Par Emmanuel Medina
À l’issue d’une visite de travail de trois jours en Israël, le président de la République démocratique du Congo Félix Tshisekedi et le premier ministre israélien Benjamin Netanyahu ont officialisé, le 1er septembre, leur volonté commune de matérialiser le transfert de l’ambassade de la République démocratique du Congo de Tel-Aviv vers Jérusalem, parallèlement à l’ouverture d’une représentation diplomatique israélienne à Kinshasa.
Cette décision stratégique marque un tournant historique dans les relations bilatérales entre les deux nations, concrétisant une promesse politique forte formulée il y a trois ans. Cette annonce conjointe ne relève pas d’un rapprochement impromptu. Elle vient sceller un engagement solennel pris par les deux dirigeants en septembre 2023, en marge de l’Assemblée générale des Nations unies à New York. À l’époque, Félix Tshisekedi avait exprimé sa volonté de s’aligner sur la position de quelques rares États à l’instar des États-Unis ayant choisi de reconnaître Jérusalem comme capitale d’Israël en y déplaçant leur chancellerie.

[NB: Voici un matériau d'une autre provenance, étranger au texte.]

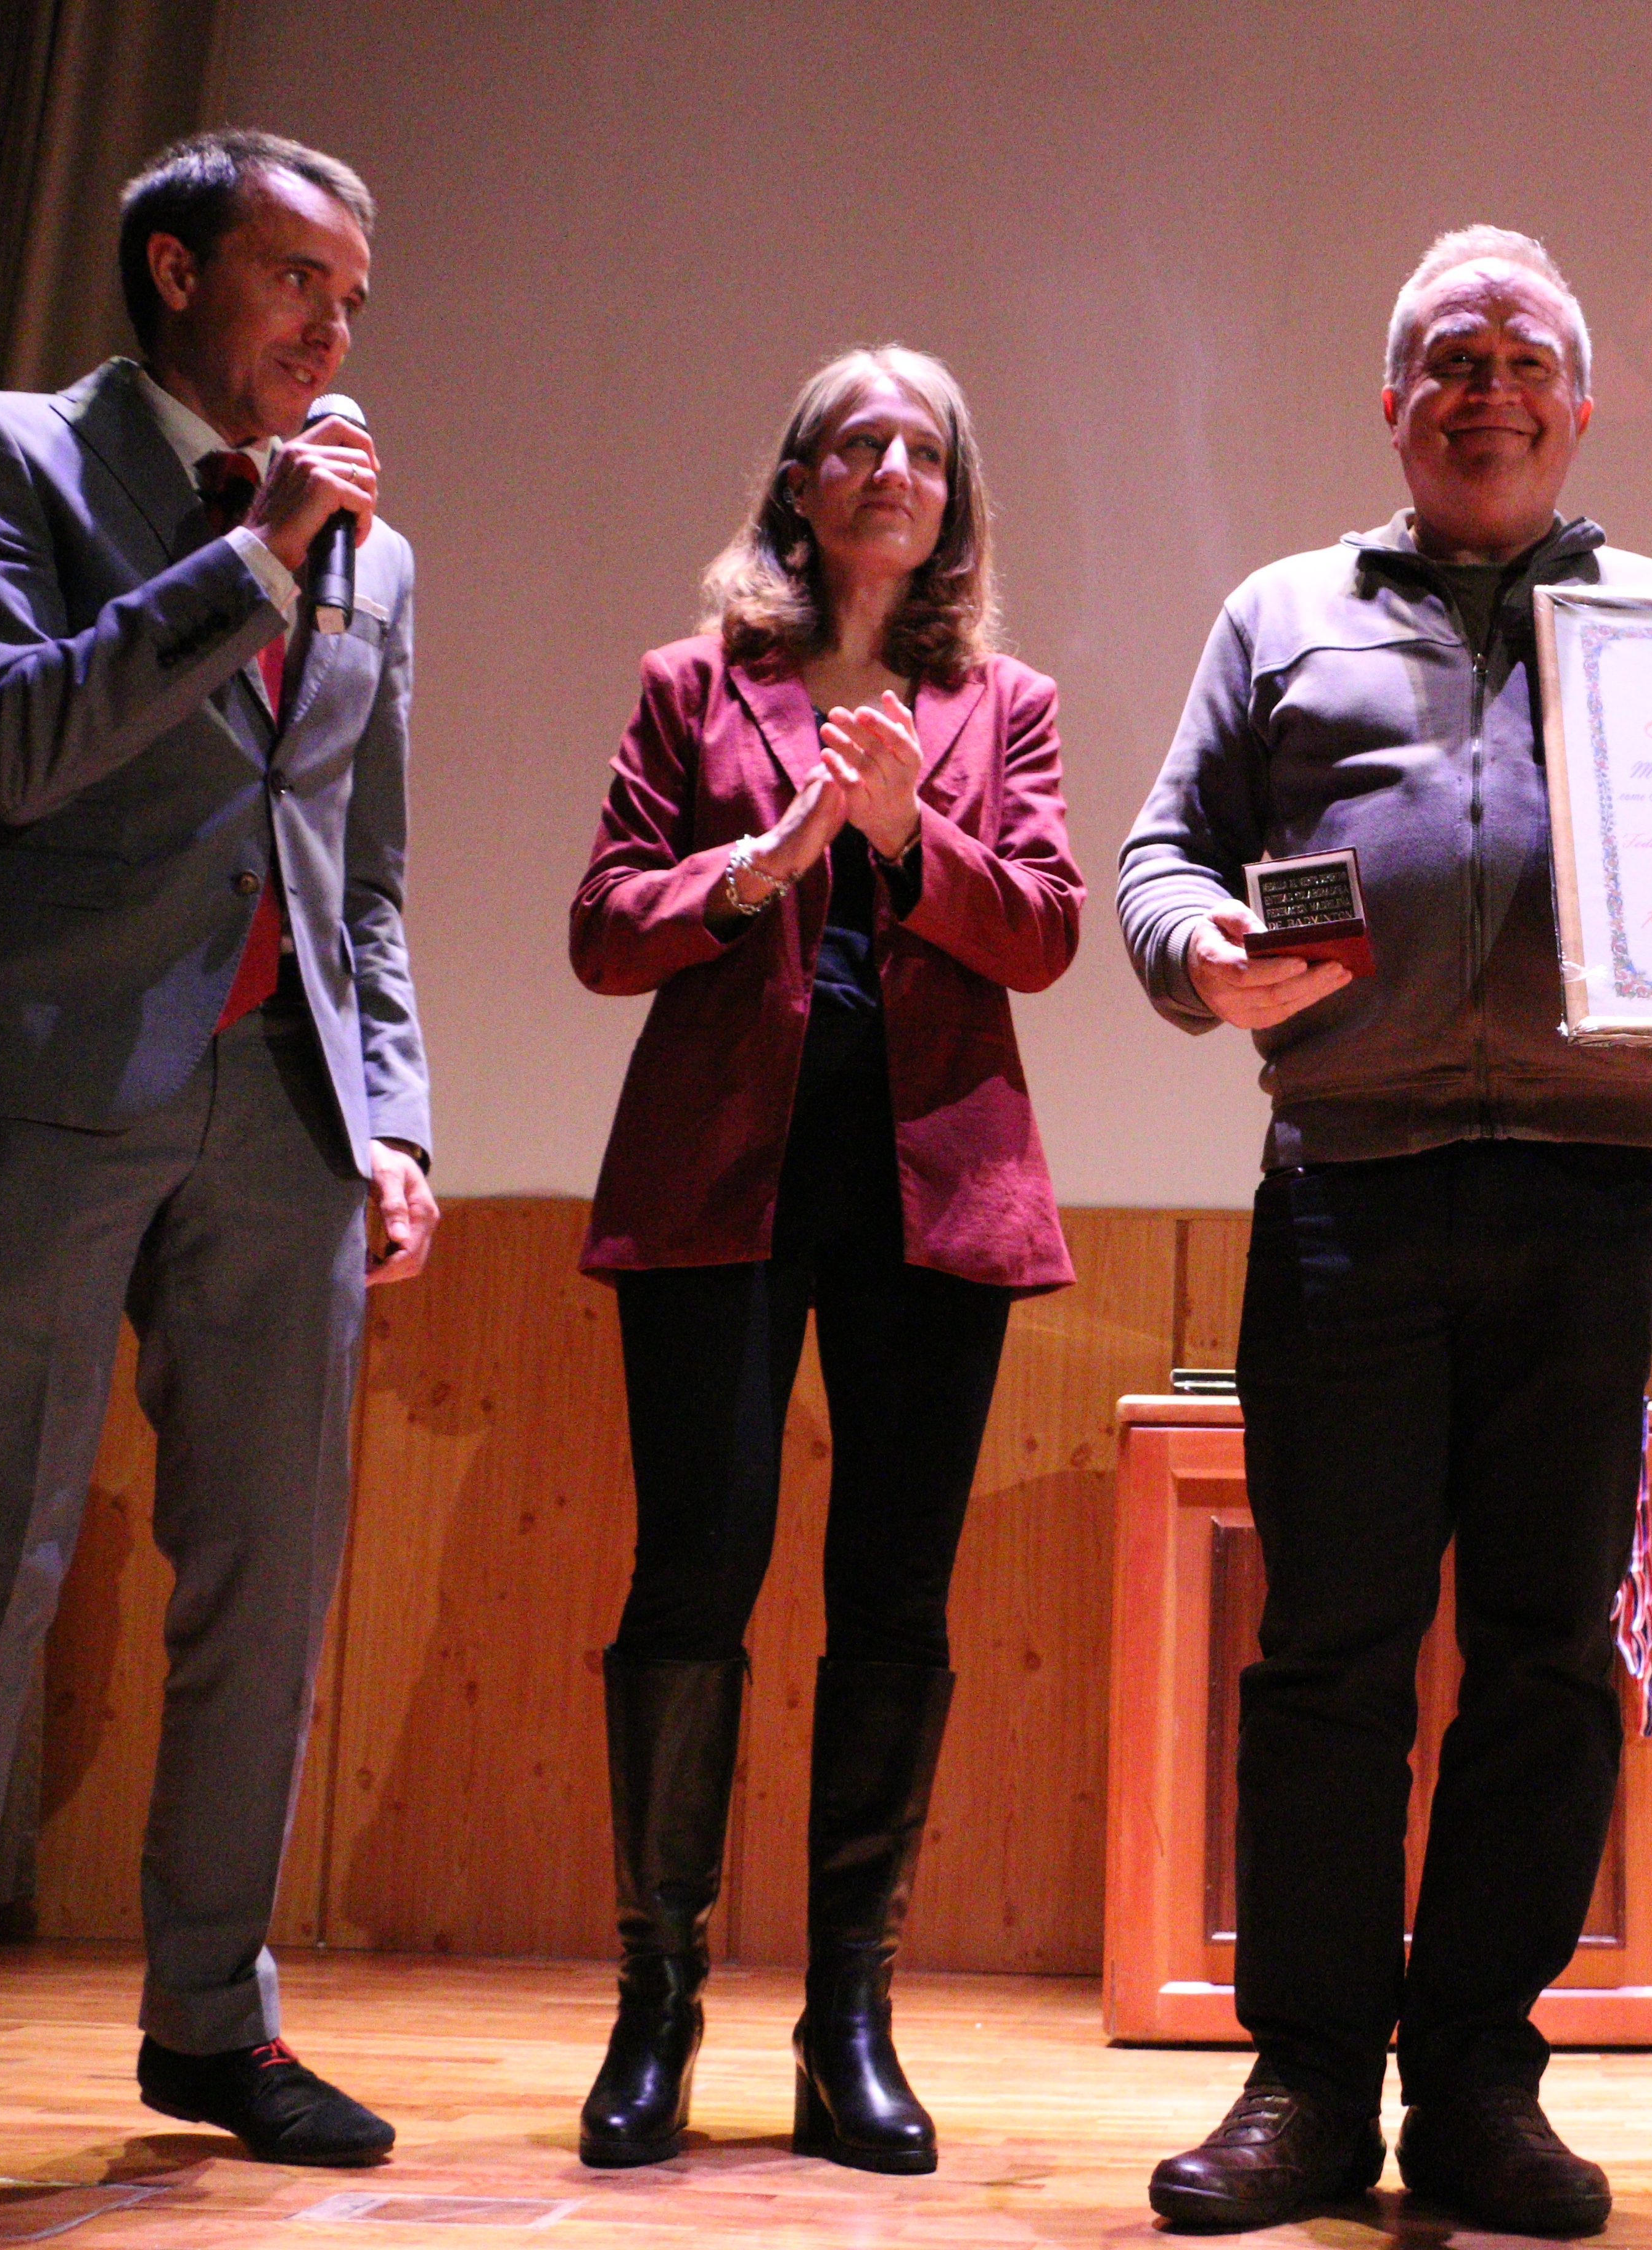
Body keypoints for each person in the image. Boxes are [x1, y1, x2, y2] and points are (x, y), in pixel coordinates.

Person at [1118, 225, 1652, 2237]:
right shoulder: (1283, 611)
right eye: (1451, 358)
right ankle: (1301, 2086)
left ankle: (1477, 2083)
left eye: (1527, 356)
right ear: (1395, 403)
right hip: (1346, 1191)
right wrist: (1191, 947)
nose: (1490, 388)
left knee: (1546, 1660)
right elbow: (1157, 854)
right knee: (1328, 1660)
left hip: (1588, 1190)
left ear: (1583, 402)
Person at [0, 130, 437, 2250]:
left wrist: (402, 1115)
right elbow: (5, 743)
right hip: (59, 1090)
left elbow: (362, 864)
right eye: (296, 283)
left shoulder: (377, 546)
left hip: (284, 1111)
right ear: (172, 270)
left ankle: (210, 2017)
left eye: (354, 297)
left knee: (266, 1577)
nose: (334, 332)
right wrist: (246, 562)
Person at [564, 346, 1080, 2178]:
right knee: (693, 1575)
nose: (888, 467)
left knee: (898, 1593)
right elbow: (604, 929)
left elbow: (1043, 936)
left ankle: (848, 2021)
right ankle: (657, 2011)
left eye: (922, 448)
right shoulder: (692, 686)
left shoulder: (999, 703)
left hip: (926, 1189)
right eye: (855, 442)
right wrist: (762, 863)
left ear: (953, 498)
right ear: (798, 481)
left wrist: (900, 834)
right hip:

Malgré les reports logistiques et un contexte international mouvant, la déclaration conjointe signée à Jérusalem prouve la détermination des deux Chefs d’État à donner une suite concrète à leurs accords initiaux. Selon le communiqué officiel, les modalités pratiques et juridiques de cette transition seront désormais traitées à court terme par les voies diplomatiques appropriées .
Au-delà de la forte symbolique géopolitique, le séjour de trois jours de la délégation congolaise en Israël a jeté les bases d’une coopération économique et stratégiques multisectorielle. Plusieurs axes prioritaires ont été définis pour accompagner ce réalignement diplomatique:
Sur le plan de sécurité et la défense : Dans un contexte où la RDC fait face à des défis sécuritaires majeurs dans sa partie orientale, l’expertise israélienne en matière de renseignement et de technologie militaire reste un point d’intérêt crucial pour Kinshasa
Sur le plan d’agriculture et la gestion de l’eau : la RDC cherche à moderniser son secteur agricole pour assurer sa souveraineté alimentaire, en s’inspirant des techniques d’irrigation et d’agritech de pointe développées par Israël.
Sur le plan d’infrastructures et les hautes technologies : les discussions ont également porté sur l’intégration de solutions technologiques israéliennes pour accélérer la numérisation de l’administration congolaise et le développement d’infrastructures durables.
En choisissant de transférer son Ambassade à Jérusalem, la République démocratique du Congo rejoint un cercle très restreint de pays africains engagés dans cette voie. Pour la RDC, ce « nouveau cap » s’inscrit dans une diplomatie pragmatique, axée sur la recherche de partenariats bilatéraux forts capables de répondre de manière immédiate aux urgences de développement et de sécurité de la RDC.